[Исходный текст]

Лицо он не разбил, он за сердце когда схватился, руки впереди оказались. Кто-то перевернул его на спину. Глаза уже были закрыты, а рот приоткрыт. Я за него не брался, прямо скажу: как-то подействовало плохо… Ковалев подобрал руки, на живот положил и стал искать пульс. Кто-то сказал: «Готов». И в это время — шум: падает второй… Моранц! Он сидел на скамейке и упал. Или на него это все подействовало…
Мы растеряны были и напуганы: два покойника, что вы, за одну минуту. Один из дезинфекторов, высокий, лысый, в сером форменном халате, положил руку под голову Осипу Эмильевичу, потрогал челюсть, и рот закрылся. Одна нога у него, как от судороги, дернулась и легла рядом, ровней.
Он и живой-то от мертвого не отличался. Но тут лежал страшный: худой, синюшный, ребра, хоть считай.
Вошла врач с чемоданчиком и с ней мужчина.
— Накройте хоть чем-нибудь.
Ковалев снял с крючка рубашки Мандельштама и накрыл по грудь. Трубки у нее не было никакой, она не слушала. Подняла его левую руку, поискала пульс. Из правого кармана вынула зеркальце и поднесла ко рту. Отняла, посмотрела, протерла и снова поднесла. Все эти 15—20 минут стояла тишина. И она сказала мужчине, который с ней пришел:
— Что смотрите? Идите за носилками.
И нам, мы же стоим кто в чем:
— Что стоите? Одевайтесь.
Принесли банку сулемы, и рабочий из обслуги кисточкой, просто пучок волос перекрученный, обрызгал тело. Дезинфекция: все-таки в прожарке, не в бараке. Сулема — сивая, мутная, запах от нее — жуткий. Блатняки из обслуги уложили его на простынь — на носилках, и этой же простынью его обвернули. Они испачкали руки сулемой и ругались: «Фу, б…, зараза». Вытерли о простынь, у ног, подняли и унесли.

[/Исходный текст]
[Набор записей]

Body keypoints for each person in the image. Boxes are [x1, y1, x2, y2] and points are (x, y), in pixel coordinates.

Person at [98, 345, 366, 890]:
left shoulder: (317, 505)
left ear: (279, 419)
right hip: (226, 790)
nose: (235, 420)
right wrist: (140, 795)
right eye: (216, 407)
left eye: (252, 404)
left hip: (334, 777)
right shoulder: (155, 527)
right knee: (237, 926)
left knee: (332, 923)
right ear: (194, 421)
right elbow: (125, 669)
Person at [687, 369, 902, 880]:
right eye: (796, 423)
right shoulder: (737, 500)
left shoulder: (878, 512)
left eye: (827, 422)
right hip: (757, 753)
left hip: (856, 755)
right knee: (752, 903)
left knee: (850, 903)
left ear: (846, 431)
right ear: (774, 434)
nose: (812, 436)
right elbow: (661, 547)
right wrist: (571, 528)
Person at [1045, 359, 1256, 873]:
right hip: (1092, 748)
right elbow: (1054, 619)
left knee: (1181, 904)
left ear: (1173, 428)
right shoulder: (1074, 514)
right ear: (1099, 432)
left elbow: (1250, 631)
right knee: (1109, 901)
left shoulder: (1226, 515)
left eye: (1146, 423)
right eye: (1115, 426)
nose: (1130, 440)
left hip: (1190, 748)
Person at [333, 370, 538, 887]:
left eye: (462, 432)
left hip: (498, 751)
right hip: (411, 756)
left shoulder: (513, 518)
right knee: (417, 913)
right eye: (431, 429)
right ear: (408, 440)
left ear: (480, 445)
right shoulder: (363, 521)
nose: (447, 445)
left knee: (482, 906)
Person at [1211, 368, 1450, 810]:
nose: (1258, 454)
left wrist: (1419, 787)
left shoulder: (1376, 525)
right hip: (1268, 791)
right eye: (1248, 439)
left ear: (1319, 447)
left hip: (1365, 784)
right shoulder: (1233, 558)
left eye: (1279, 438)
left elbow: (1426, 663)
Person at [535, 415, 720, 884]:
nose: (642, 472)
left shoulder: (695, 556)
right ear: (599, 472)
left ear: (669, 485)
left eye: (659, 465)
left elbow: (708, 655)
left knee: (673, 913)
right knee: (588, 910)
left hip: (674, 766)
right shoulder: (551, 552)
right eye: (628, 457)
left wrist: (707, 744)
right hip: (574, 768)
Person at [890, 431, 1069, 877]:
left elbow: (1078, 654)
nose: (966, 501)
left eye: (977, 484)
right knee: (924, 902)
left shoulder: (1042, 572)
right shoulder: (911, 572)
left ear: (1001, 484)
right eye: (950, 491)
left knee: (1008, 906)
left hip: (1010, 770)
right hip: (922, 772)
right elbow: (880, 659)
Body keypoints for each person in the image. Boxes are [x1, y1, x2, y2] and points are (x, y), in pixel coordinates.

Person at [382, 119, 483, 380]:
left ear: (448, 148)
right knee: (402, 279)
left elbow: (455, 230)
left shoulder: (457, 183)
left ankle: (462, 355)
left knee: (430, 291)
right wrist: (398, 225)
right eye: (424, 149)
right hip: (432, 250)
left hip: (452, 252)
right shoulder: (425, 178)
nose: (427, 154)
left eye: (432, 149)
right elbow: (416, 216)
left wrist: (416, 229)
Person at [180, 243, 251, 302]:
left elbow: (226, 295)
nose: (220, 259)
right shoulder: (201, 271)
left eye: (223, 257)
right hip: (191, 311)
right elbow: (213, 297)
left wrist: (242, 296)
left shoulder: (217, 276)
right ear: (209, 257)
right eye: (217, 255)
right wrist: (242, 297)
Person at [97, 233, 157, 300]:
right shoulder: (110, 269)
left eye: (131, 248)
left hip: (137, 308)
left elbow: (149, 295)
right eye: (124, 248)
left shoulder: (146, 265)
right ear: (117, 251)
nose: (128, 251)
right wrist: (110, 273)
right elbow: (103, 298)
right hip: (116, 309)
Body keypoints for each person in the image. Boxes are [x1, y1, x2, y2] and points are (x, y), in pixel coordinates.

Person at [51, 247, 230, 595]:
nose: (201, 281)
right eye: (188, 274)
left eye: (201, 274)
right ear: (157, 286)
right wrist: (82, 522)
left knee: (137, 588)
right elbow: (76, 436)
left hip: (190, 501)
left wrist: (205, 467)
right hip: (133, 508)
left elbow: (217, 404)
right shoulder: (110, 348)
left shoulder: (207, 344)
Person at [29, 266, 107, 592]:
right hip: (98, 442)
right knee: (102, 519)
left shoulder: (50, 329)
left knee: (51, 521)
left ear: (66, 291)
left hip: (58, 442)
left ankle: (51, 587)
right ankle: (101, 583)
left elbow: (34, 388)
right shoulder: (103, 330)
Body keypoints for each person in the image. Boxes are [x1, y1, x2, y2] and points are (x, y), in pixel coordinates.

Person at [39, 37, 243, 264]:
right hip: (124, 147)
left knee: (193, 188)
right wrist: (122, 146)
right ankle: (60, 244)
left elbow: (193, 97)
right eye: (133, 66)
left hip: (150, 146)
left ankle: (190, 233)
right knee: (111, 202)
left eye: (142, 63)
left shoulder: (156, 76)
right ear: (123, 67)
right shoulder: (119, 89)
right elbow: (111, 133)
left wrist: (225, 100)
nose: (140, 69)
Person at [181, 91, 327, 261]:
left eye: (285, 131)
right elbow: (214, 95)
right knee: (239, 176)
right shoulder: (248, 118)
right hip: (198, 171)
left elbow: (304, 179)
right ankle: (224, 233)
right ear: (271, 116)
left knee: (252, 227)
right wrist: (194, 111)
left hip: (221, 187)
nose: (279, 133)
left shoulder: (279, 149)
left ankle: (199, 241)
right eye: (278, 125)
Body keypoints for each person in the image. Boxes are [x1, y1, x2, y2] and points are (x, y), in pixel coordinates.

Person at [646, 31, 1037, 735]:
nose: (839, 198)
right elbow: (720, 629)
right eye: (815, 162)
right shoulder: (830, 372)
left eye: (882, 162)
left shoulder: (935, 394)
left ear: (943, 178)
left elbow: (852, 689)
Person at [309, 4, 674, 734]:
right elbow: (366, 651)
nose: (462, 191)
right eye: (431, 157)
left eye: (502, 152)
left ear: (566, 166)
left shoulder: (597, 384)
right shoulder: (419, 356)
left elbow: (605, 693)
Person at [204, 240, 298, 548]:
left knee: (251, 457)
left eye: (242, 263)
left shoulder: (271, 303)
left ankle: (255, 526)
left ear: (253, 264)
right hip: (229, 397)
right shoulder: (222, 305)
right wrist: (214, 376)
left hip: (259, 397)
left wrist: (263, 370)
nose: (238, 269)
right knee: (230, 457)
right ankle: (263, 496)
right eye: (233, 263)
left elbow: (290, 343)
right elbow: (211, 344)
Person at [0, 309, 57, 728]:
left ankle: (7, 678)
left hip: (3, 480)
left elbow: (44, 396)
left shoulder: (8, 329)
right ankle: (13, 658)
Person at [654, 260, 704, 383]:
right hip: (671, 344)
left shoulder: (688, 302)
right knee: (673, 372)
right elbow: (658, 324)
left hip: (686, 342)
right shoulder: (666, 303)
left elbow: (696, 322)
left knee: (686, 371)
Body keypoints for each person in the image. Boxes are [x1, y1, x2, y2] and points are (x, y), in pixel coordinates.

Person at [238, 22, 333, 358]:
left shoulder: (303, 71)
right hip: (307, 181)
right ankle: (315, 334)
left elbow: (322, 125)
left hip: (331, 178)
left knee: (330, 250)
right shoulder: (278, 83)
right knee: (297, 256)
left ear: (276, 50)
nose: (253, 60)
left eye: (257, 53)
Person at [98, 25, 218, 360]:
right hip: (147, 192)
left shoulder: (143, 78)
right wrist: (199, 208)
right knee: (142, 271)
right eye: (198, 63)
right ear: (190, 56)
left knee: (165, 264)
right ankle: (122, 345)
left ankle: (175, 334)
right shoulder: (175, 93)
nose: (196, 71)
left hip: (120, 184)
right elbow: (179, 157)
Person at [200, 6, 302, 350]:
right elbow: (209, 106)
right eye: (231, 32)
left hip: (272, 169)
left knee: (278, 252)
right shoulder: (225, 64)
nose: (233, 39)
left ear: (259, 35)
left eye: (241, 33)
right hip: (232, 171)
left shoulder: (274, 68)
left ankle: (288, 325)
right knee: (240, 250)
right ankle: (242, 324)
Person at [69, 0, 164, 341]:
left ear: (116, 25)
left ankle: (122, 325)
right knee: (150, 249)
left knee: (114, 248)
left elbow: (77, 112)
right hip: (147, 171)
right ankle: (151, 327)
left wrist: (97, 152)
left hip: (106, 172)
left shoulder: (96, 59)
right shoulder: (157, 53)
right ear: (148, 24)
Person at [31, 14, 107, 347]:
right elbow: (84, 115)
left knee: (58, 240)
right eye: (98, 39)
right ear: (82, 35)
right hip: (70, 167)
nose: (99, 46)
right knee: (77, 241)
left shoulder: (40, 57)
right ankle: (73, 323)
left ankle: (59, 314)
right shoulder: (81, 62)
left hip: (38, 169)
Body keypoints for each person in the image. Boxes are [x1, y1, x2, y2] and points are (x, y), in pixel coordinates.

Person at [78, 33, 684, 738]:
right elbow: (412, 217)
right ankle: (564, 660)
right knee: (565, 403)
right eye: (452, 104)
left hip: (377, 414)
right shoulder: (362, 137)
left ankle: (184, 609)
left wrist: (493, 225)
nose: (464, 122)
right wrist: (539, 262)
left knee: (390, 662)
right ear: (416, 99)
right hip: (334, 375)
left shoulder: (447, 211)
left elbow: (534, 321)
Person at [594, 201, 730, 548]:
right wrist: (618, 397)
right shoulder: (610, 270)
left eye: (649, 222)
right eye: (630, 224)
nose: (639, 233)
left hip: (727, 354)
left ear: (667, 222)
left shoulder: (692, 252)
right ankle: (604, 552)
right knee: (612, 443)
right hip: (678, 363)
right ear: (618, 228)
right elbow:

[/Набор записей]

**Задание**
Выпишите в именительном падеже все фамилии людей, упомянутые в исходном тексте. Эти записи взяты из другого источника.

**Решение**
Ковалев, Моранц, Мандельштам.